Let’s say you invented a gun. Not just any gun, but a landmark design that became the longest-serving rifle in U.S. military history. It’s an amazing gun you dreamed up. But now, some 50 years later, you’re given a chance to go back and redesign your much-heralded yet also much-maligned weapon. What would you do differently?
That’s the opportunity Eugene Stoner was given by Reed Knight Junior. Take all the lessons learned over the past decades, add anything new that might have emerged in the meantime and make a new gun. Stoner had unlimited resources behind him— Knight’s Armament Company is unrivalled as a state-of-the-art firearms manufacturing factory. He could have done anything —literally— yet he chose to merely fine-tune a few details on the AR he developed at the original ArmaLite many years ago.
Stoner was no dummy. He knew about gas-piston operating systems that had been developed as an “improvement” to his direct gas impingement system. Stoner was personal friends with Mikhail Kalashnikov, whose piston-driven model of 1947 is perhaps the most reliable such design ever made. Stoner had his chance to “fix” his AR with a purpose-built piston system that could “solve” all the problems of his original design.
Removable sling studs are positioned on the URX forend and by the receiver extension.
But he did no such thing.
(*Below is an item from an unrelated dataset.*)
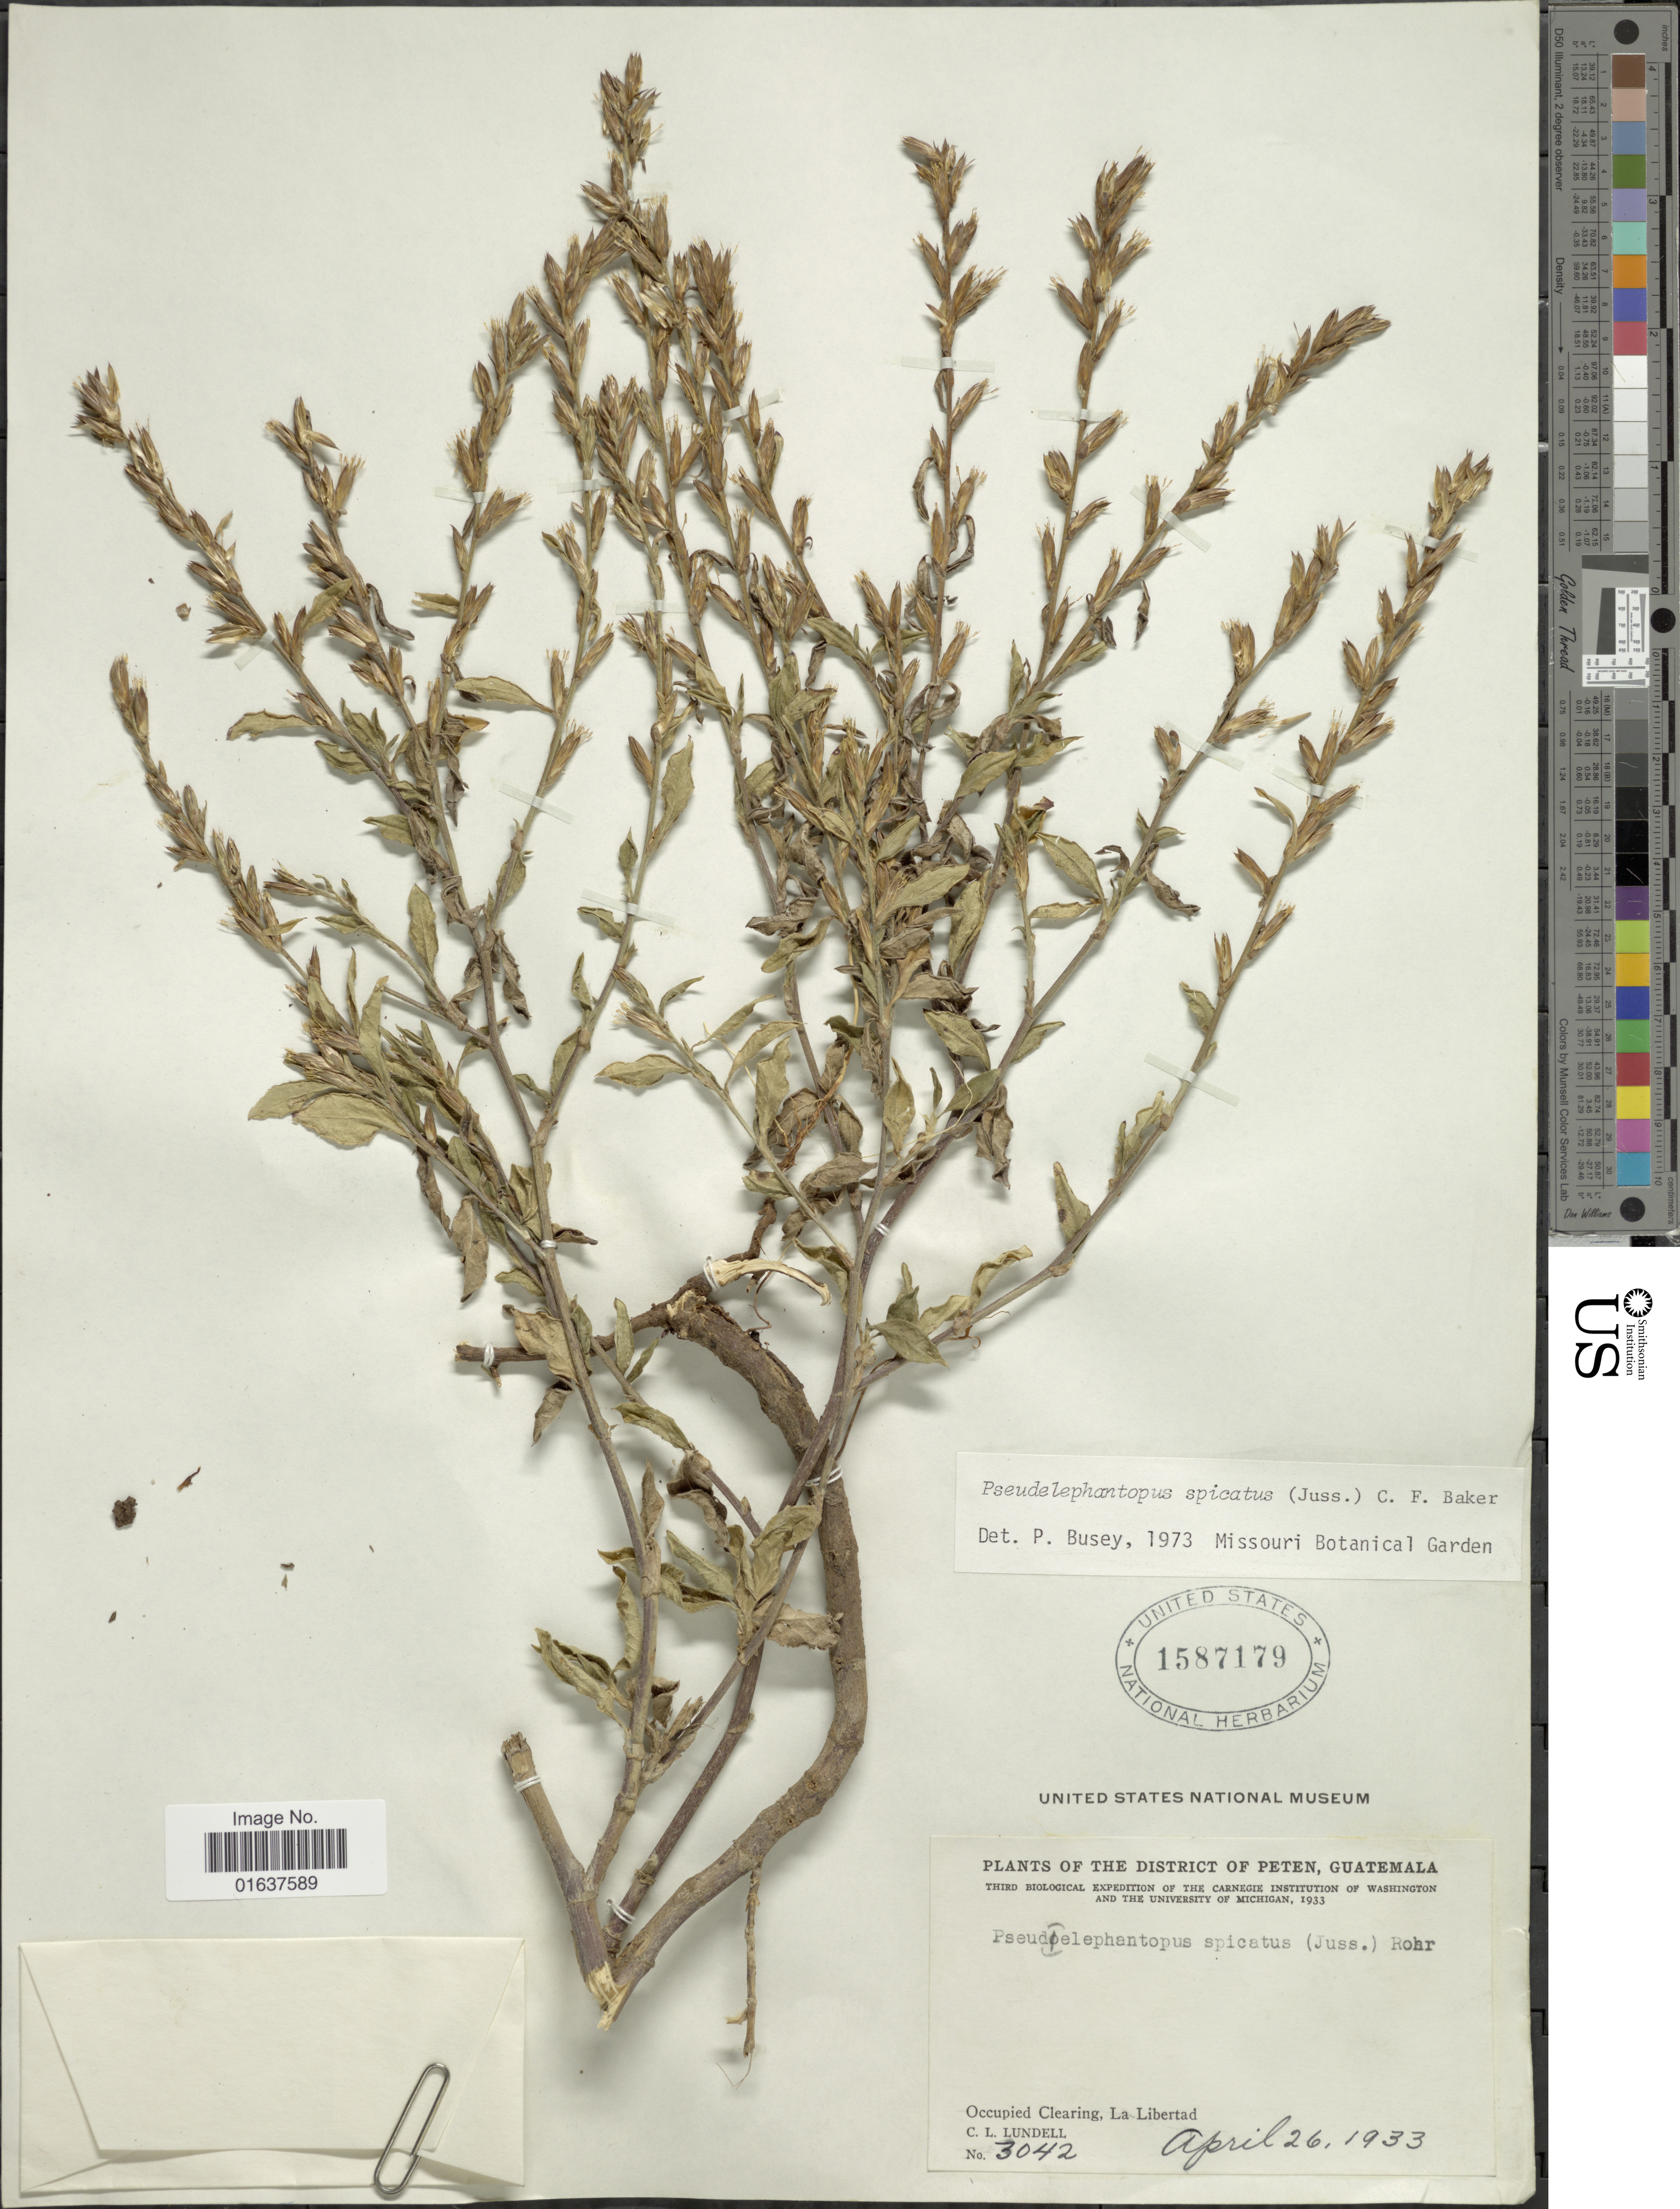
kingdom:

I find it very telling that, mechanically, Stoner only saw a need to upgrade the bolt and modify the extractor. He added ambidexterity to the rifle’s controls and solved the poor positioning of its sling attachments. Of course he modernized the gun with the latest URX forend that his longtime friend Reed Knight designed, along with a number of other small refinements, but the revealing point is that Stoner did not totally redesign the operating system. Stoner’s final rendition of the AR is here now. It’s called the SR15 Integral Weapon System (IWS) from Knight’s Armament Company (KAC) and it deserves a close look. After all, it’s not often a legendary firearms designer is given a second chance.